Posted by on Jul 25, 2010 in Massage Topics | 2 comments

Yesterday was one of my favorite days of my entire massage year – Dream Ride Lancaster. It’s a wonderful day of bicycling to support a variety of local charities. I’ve been involved giving post-event massage to ride participants for seven years now. And I think perhaps yesterday’s temperatures were the hottest Dream Ride I’ve ever experienced!

Many cyclists wisely started as early as possible to beat the day’s heat, and we had plenty of morning cloud cover to help as well. But by about noon, the cyclists and all the supporters were out in 95+ degree heat. As the afternoon wore on, the cyclists riding 60-100 miles really endured some significant heat!

Athletes often think that if hydration is good, then lots more hydration is better. Not necessarily so, say the good folks at Hammer Nutrition. Here are a few important links to remember during the rest of the cycling (and outdoor heat) season:

Satisfying Hydration Requirements Prior to a Workout or Race

10 Biggest Mistakes Endurance Athletes Make (good info for even non-endurance athletes)

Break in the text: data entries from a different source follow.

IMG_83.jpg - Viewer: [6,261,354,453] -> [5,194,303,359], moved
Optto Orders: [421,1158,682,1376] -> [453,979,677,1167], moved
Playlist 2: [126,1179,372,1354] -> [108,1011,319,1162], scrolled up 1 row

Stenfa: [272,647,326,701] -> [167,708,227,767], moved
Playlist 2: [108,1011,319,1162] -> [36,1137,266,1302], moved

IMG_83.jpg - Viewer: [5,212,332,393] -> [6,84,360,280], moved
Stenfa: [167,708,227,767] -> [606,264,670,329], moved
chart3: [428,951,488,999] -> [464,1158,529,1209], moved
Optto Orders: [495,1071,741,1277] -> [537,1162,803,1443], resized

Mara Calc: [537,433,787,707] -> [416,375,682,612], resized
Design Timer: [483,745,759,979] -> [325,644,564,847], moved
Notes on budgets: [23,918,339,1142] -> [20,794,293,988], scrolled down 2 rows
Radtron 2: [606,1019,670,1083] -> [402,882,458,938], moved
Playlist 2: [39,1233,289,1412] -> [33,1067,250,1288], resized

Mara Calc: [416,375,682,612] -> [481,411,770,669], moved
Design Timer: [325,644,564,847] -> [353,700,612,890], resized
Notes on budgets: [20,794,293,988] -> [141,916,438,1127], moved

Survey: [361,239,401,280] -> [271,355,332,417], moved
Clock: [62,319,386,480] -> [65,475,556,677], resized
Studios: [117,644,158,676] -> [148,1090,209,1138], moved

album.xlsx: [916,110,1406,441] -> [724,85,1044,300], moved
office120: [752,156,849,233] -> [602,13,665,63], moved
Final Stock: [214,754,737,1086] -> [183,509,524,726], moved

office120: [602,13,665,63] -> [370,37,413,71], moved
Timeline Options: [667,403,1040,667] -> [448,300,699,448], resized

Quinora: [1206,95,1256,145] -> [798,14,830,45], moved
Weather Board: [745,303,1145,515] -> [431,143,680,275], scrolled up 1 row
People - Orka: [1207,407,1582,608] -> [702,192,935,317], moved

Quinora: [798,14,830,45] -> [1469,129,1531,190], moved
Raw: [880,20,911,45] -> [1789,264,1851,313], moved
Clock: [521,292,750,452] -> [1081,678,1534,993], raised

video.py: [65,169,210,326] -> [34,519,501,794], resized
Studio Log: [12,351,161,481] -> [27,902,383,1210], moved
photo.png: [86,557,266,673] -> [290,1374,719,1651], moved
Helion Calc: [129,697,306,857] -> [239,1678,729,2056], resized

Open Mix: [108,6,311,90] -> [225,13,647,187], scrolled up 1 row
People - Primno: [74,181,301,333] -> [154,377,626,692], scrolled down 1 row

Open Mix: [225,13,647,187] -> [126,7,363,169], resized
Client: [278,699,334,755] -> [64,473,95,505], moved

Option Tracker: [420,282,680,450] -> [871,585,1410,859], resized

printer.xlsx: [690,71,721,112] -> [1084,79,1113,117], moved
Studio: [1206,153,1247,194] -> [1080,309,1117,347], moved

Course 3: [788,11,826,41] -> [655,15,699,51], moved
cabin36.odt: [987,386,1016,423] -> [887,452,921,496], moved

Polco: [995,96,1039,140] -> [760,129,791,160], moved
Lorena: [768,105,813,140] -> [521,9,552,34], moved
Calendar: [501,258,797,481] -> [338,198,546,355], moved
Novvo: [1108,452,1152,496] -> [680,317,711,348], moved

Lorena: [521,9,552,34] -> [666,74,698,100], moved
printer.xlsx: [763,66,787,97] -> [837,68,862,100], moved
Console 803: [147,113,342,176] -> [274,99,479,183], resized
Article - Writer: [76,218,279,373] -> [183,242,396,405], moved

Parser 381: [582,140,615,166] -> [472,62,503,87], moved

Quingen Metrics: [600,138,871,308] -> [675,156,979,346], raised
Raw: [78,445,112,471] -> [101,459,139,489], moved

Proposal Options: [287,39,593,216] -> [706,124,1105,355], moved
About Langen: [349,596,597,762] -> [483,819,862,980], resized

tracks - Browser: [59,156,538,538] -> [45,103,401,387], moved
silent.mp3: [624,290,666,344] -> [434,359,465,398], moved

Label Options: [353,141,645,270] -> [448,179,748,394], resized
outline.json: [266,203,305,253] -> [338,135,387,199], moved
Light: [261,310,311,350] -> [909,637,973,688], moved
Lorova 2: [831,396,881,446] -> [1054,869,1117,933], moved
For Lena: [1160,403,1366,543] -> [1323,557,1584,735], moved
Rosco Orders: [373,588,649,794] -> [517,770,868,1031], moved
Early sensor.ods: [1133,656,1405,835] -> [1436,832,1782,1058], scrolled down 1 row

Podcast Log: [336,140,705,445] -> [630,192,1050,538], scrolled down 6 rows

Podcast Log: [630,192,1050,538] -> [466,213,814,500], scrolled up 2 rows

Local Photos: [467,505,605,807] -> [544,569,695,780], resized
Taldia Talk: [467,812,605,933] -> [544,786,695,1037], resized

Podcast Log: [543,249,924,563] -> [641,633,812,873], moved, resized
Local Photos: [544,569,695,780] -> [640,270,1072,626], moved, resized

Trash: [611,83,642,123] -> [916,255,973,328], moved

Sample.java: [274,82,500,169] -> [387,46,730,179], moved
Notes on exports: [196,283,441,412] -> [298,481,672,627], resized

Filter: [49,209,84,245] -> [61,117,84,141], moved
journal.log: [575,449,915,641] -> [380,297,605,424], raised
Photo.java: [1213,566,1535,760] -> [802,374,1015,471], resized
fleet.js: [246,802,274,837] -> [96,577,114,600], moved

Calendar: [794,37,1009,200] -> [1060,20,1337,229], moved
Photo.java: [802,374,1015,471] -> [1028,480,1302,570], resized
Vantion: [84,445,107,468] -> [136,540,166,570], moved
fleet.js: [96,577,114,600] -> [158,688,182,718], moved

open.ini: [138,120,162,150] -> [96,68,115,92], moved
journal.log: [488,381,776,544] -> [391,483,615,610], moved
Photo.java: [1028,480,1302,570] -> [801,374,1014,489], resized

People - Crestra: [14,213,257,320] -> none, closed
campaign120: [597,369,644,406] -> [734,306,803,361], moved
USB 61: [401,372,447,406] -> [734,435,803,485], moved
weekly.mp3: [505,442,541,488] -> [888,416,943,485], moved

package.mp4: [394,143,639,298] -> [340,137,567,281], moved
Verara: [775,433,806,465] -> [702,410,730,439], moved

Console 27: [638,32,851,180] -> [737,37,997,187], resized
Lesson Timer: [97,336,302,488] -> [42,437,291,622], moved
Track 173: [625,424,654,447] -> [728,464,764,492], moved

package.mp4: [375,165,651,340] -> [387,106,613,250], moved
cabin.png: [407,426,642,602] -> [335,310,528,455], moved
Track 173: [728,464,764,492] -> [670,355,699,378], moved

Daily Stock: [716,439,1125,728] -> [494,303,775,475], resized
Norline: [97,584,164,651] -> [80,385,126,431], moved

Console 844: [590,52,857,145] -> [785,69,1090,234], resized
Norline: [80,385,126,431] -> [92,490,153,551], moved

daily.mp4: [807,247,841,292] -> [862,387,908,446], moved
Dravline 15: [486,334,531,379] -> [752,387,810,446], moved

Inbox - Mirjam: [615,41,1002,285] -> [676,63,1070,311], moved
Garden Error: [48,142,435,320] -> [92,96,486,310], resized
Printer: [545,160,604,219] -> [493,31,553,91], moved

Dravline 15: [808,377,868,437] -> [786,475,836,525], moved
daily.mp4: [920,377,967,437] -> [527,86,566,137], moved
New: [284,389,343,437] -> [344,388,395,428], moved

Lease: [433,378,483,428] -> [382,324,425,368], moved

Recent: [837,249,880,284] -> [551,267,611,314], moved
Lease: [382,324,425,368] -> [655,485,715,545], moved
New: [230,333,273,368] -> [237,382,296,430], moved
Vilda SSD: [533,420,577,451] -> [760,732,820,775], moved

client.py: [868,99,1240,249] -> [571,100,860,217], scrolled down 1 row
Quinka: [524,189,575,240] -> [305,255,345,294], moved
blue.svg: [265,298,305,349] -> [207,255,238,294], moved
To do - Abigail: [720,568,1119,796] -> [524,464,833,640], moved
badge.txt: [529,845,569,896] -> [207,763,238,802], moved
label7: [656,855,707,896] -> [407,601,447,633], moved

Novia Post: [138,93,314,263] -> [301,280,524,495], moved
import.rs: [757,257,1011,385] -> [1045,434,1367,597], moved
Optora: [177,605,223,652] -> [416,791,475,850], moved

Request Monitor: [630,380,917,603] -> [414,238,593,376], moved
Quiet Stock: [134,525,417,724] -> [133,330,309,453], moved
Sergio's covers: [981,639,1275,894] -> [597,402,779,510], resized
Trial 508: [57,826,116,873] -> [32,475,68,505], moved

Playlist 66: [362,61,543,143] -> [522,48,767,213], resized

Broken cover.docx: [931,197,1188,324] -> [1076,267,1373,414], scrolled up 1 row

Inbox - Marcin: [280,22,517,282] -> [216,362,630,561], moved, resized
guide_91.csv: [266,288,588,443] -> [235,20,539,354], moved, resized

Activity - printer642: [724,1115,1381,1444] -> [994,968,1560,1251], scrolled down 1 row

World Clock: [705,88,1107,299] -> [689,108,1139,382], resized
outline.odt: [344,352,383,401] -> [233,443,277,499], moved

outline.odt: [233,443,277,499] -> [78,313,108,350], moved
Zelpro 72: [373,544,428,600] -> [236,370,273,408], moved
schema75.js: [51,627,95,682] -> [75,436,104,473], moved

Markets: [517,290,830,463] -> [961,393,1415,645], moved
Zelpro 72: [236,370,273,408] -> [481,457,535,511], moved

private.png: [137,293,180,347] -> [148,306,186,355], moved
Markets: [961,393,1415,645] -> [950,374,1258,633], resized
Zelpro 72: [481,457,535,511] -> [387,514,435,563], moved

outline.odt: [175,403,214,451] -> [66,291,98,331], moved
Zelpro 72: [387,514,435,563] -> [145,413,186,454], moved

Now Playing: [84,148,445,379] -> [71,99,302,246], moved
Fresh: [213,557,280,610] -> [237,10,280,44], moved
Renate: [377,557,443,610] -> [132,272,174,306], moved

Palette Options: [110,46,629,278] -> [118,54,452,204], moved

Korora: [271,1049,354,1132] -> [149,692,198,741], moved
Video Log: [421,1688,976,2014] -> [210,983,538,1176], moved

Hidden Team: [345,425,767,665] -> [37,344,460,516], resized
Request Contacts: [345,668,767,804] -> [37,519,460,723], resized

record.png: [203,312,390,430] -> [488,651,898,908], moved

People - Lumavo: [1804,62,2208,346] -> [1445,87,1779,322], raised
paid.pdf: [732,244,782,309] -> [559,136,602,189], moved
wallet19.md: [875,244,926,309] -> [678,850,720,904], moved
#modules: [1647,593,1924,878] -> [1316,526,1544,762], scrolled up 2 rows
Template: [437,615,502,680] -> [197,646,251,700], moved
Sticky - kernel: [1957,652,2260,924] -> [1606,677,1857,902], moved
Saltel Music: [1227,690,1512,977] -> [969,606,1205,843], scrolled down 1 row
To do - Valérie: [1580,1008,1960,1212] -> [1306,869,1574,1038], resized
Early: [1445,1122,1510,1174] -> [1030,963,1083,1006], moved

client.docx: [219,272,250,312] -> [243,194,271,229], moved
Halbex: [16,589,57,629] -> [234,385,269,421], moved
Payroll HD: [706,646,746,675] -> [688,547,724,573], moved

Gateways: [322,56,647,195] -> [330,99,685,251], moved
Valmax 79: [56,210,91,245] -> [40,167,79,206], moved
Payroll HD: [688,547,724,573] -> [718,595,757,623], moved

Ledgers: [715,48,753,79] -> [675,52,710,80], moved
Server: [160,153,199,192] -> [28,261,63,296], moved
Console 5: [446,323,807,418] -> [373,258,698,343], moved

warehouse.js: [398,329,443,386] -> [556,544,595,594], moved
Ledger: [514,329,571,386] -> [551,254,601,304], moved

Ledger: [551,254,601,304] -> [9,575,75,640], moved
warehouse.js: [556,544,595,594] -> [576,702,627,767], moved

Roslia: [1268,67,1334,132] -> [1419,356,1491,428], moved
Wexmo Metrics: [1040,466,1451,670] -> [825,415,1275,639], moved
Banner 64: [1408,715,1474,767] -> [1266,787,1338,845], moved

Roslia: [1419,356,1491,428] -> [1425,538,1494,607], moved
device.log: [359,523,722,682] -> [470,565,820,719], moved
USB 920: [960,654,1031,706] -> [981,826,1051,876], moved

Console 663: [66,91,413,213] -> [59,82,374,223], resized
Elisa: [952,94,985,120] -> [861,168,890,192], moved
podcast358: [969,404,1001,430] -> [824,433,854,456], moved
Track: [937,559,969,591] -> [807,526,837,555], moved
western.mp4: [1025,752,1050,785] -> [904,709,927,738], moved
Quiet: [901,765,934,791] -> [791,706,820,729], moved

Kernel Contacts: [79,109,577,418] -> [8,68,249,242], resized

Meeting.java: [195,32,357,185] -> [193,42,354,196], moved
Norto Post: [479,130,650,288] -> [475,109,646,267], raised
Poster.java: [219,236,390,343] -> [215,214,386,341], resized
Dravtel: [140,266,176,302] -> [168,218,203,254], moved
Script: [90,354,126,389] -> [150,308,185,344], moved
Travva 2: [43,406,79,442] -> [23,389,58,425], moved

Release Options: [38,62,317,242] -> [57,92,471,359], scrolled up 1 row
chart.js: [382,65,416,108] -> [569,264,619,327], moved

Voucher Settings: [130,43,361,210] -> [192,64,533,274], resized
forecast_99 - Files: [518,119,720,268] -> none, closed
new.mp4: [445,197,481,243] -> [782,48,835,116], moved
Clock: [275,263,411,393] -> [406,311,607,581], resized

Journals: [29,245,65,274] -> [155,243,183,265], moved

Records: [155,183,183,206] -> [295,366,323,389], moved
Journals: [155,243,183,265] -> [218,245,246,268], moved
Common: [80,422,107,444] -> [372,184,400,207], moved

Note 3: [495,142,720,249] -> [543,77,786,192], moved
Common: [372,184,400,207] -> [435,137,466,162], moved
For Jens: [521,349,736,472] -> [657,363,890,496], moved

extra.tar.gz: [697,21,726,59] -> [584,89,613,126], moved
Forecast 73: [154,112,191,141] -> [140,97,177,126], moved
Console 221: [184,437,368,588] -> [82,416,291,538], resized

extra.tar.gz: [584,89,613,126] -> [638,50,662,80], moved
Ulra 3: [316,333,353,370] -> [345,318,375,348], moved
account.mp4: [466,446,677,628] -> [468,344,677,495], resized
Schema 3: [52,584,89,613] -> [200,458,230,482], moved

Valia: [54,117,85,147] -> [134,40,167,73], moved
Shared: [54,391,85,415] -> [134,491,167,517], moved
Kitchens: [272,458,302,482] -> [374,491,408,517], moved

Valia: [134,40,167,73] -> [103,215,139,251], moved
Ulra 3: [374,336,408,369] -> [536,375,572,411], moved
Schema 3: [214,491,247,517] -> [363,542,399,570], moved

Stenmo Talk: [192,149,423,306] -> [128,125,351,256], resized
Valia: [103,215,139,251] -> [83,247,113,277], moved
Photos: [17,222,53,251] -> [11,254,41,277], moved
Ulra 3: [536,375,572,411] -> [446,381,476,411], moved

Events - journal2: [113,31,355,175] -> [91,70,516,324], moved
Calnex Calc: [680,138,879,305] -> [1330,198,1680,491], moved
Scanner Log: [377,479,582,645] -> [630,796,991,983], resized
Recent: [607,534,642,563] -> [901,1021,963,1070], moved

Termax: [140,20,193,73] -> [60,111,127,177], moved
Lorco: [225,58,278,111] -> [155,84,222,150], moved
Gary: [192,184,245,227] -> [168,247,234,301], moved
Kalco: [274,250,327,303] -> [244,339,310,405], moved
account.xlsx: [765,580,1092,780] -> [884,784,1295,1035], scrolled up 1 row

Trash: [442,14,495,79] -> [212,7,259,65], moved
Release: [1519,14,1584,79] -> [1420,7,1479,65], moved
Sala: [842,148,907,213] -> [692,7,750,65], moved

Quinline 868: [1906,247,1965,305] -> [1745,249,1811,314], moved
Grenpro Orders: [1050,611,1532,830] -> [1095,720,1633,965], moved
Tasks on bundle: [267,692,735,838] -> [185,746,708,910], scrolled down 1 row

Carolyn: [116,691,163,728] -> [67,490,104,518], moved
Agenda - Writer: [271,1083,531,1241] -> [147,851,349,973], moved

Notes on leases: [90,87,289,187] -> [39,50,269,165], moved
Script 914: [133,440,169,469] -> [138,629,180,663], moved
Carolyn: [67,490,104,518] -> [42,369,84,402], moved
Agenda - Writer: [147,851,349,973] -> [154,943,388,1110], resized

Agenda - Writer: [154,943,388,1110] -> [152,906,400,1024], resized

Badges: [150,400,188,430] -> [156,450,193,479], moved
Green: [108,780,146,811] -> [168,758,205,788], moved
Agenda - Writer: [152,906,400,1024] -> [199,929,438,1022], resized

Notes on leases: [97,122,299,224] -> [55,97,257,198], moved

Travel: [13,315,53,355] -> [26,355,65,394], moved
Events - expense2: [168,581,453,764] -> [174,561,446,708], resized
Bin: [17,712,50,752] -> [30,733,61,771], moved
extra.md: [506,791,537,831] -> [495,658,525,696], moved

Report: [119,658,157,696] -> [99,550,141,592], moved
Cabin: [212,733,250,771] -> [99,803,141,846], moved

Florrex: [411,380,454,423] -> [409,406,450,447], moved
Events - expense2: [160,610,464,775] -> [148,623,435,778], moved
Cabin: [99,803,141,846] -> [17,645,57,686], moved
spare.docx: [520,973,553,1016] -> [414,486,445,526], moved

Electrolyte Replenishment – Why It’s So Important & How to Do It Right

The main reason I am mentioning these here is that when athletes haven’t learned these lessons, they often end up on my massage table with major muscle cramping. A little muscle cramping can feel “normal” to many folks. However, let me tell you, you do NOT want to have any more than minor cramping. Major muscle cramping can be both agonizing and incredibly dangerous for your body.

I encourage you to read the information from Hammer Nutrition and apply it to your sports endeavors. And I do look forward to helping you work out all those post-workout muscle issues.

A fall sports event - much cooler than yesterday!